How well do you know your Kipling ?

Can you identify the twenty quotations below.?



I.B.Tauris, the publishers of the new Kipling Abroad edited by Andrew Lycett – published on January 11th 2010 - have offered five copies to the winners of this competition, which involves identifying the extracts below. If more than five people score 100%, the first five to email johnradcliffe@blueyonder.co.uk with their answers will be the winners. Otherwise the five with the highest score will win; where there is a tie, the earlier emailers will win out. We have omitted names which would have made it too easy
to identify the extracts.


The final date for entries is January 10th. 2010



  1. Her forehead struck the bedpost, and she sank, half kneeling, on the floor. It was impossible for a self-respecting man to refrain from kicking her: so (he) kicked with the deadly intelligence born of whisky..…

  2. ... she bowed her head, and I smote it off at the neck-bone so that it leaped between my feet…

  3. “I stooped, and caught the man round the ankles ... The sudden check threw him partially over my left shoulder. I jerked him off that shoulder, still holding his ankles, and he fell heavily on, it would appear, the point of his chin, death being instantaneous.”

────────

Task instructions.
[a] Answer these questions from the Kipling quiz page:
(i) How many quotations are readers asked to identify?
(ii) Who edited the new Kipling Abroad?
(iii) What is the final date for entries?
[b] Write out the Kipling quiz page word for word, starting at "Can you identify" and ending at "identify the extracts.".

Data excerpts.
────────

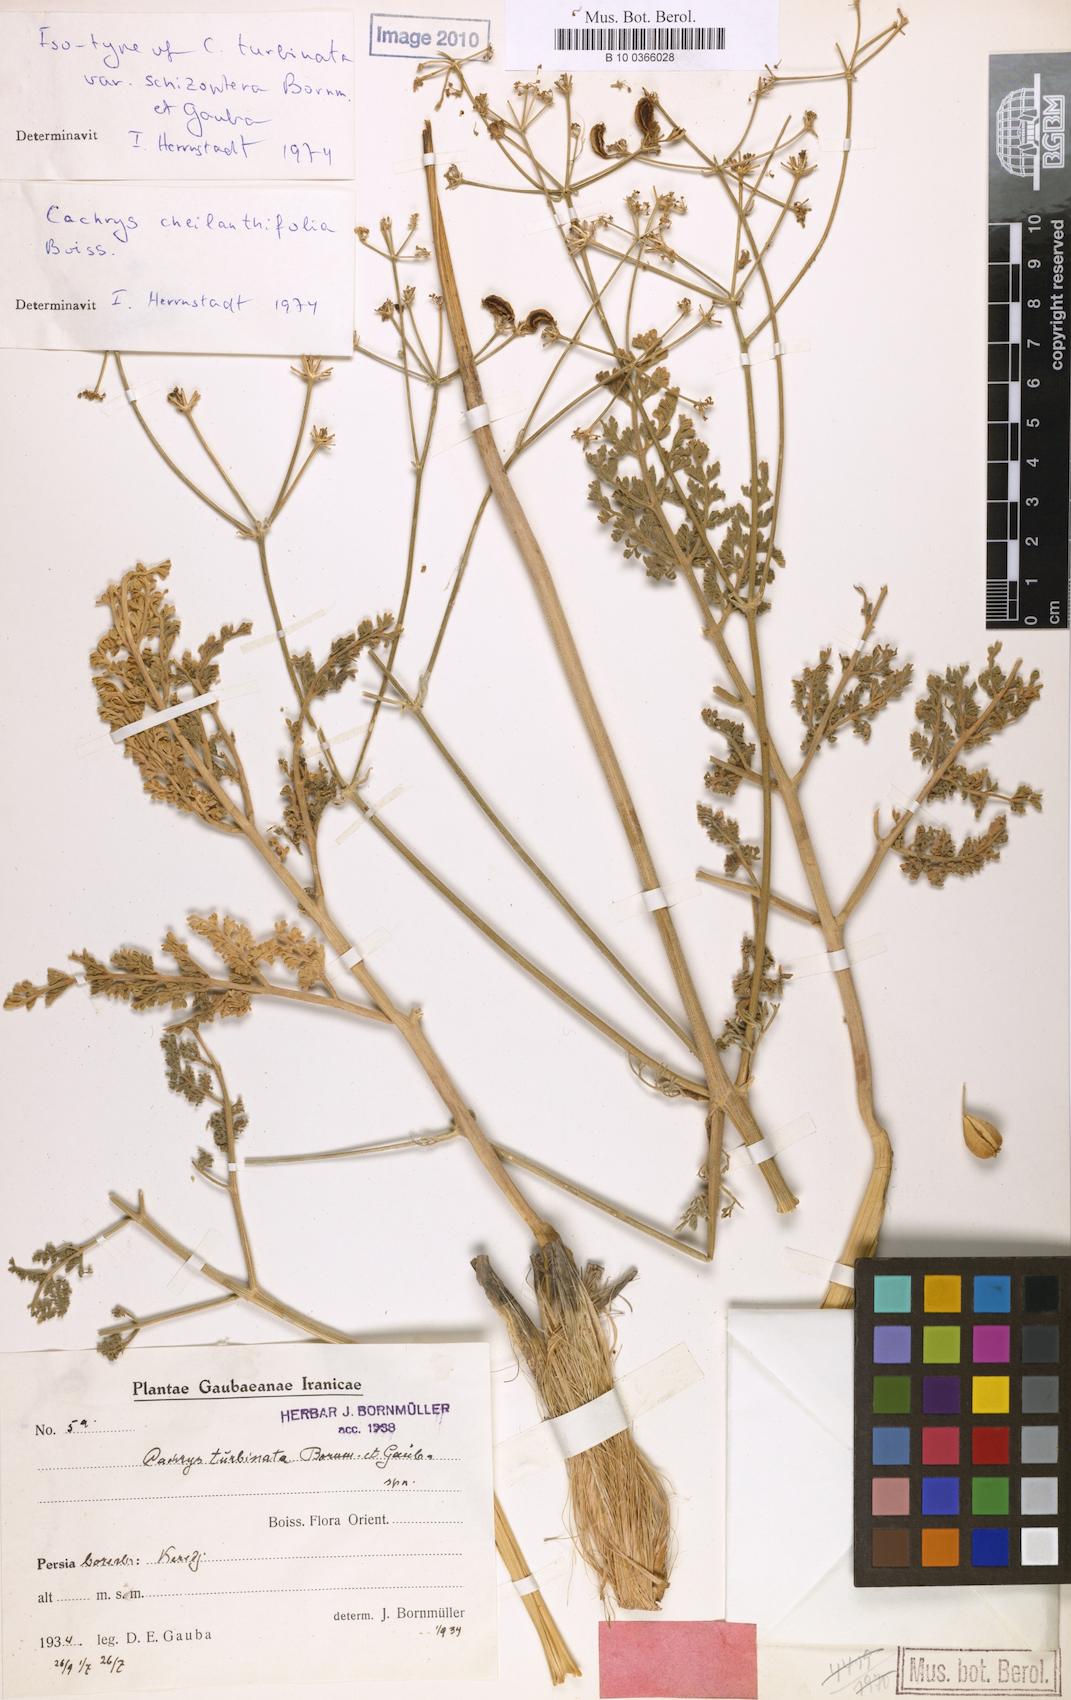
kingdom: Plantae
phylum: Tracheophyta
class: Magnoliopsida
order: Apiales
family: Apiaceae
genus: Prangos
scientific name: Prangos cheilanthifolia
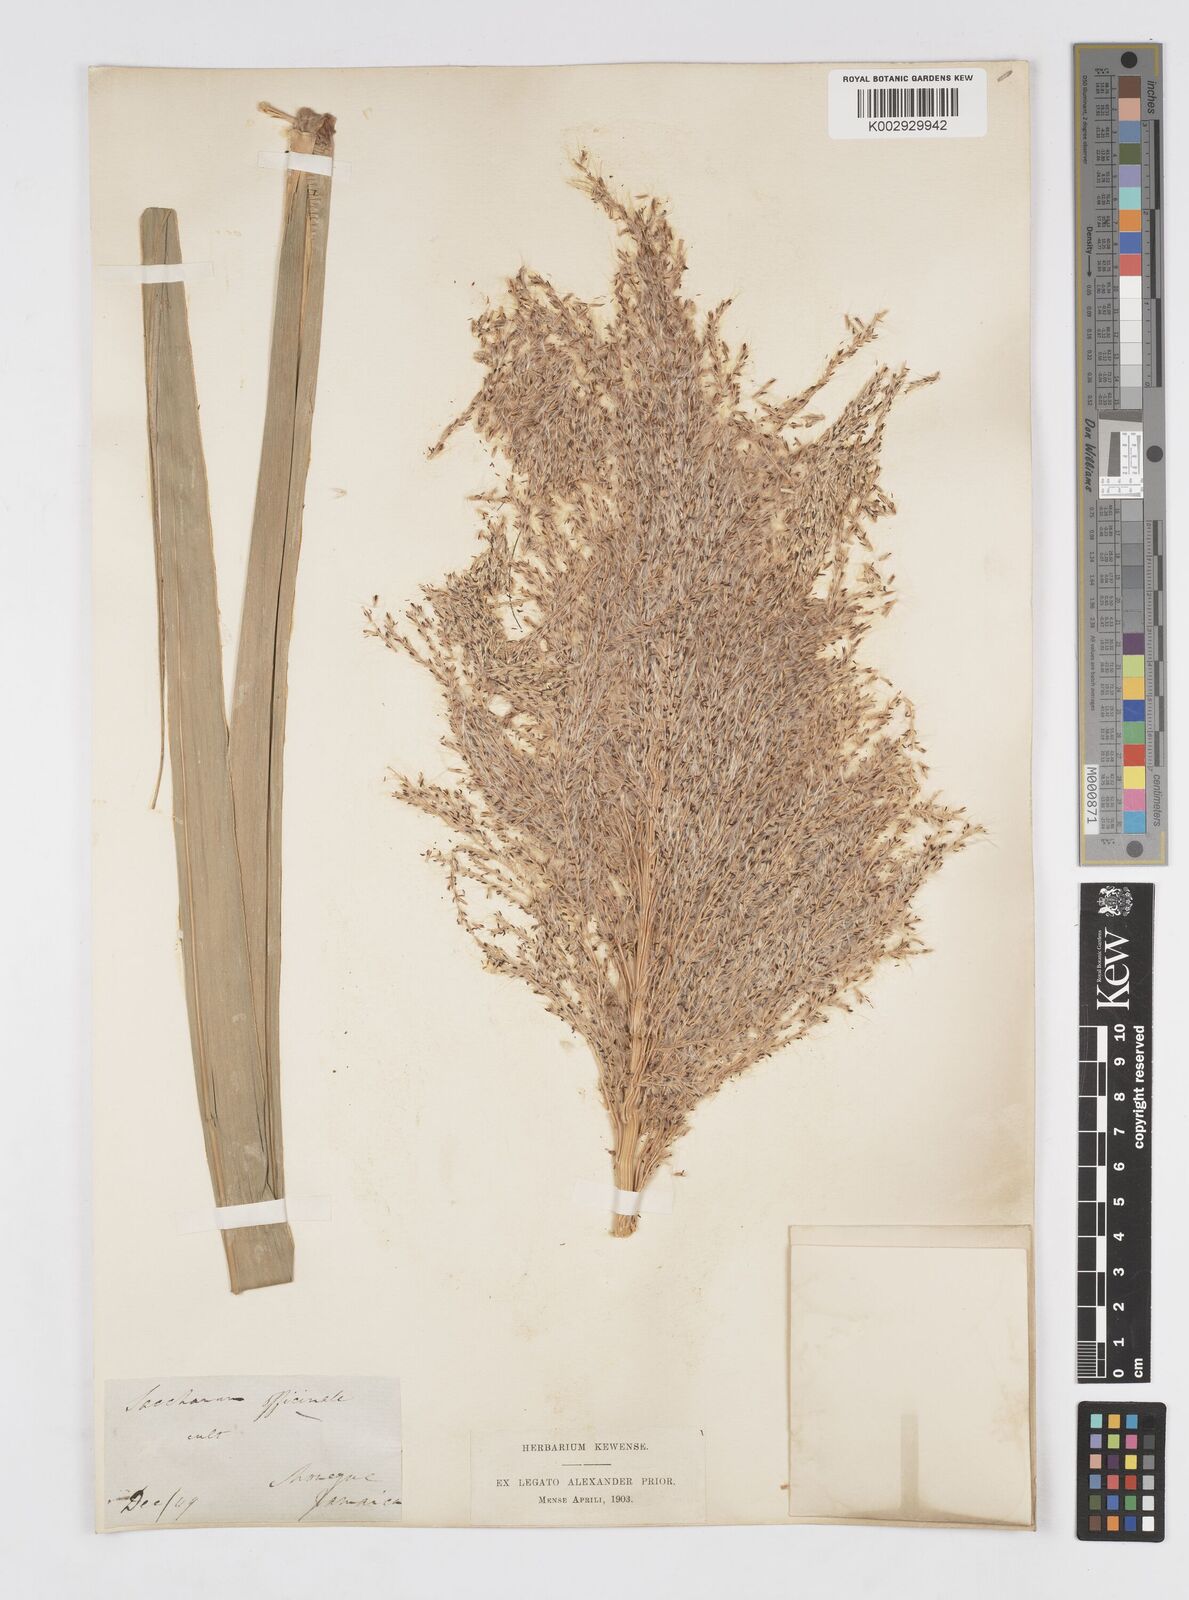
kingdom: Plantae
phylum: Tracheophyta
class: Liliopsida
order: Poales
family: Poaceae
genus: Saccharum
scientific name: Saccharum officinarum
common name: Sugarcane
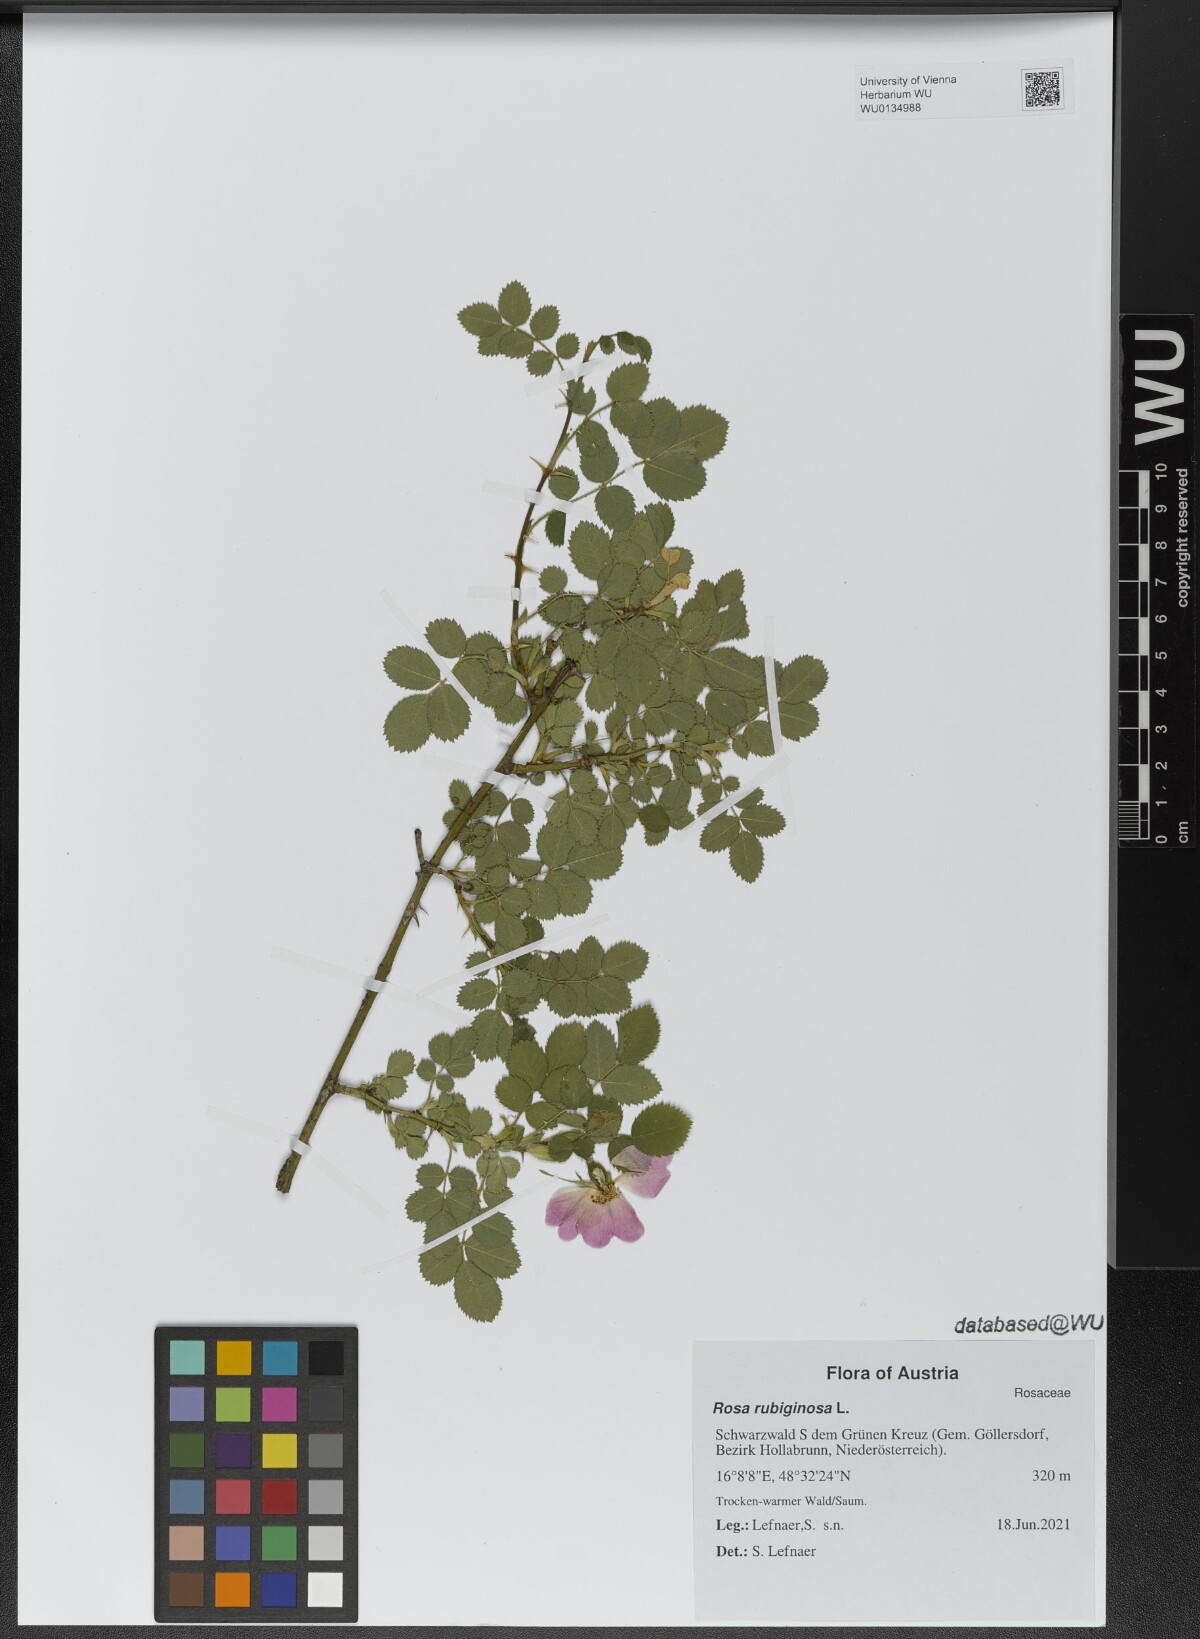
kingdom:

────────

Exercise solutions.
[a]
(i) Twenty.
(ii) Andrew Lycett.
(iii) January 10th, 2010.

[b]
Can you identify the twenty quotations below.?



I.B.Tauris, the publishers of the new Kipling Abroad edited by Andrew Lycett – published on January 11th 2010 - have offered five copies to the winners of this competition, which involves identifying the extracts below. If more than five people score 100%, the first five to email johnradcliffe@blueyonder.co.uk with their answers will be the winners. Otherwise the five with the highest score will win; where there is a tie, the earlier emailers will win out. We have omitted names which would have made it too easy
to identify the extracts.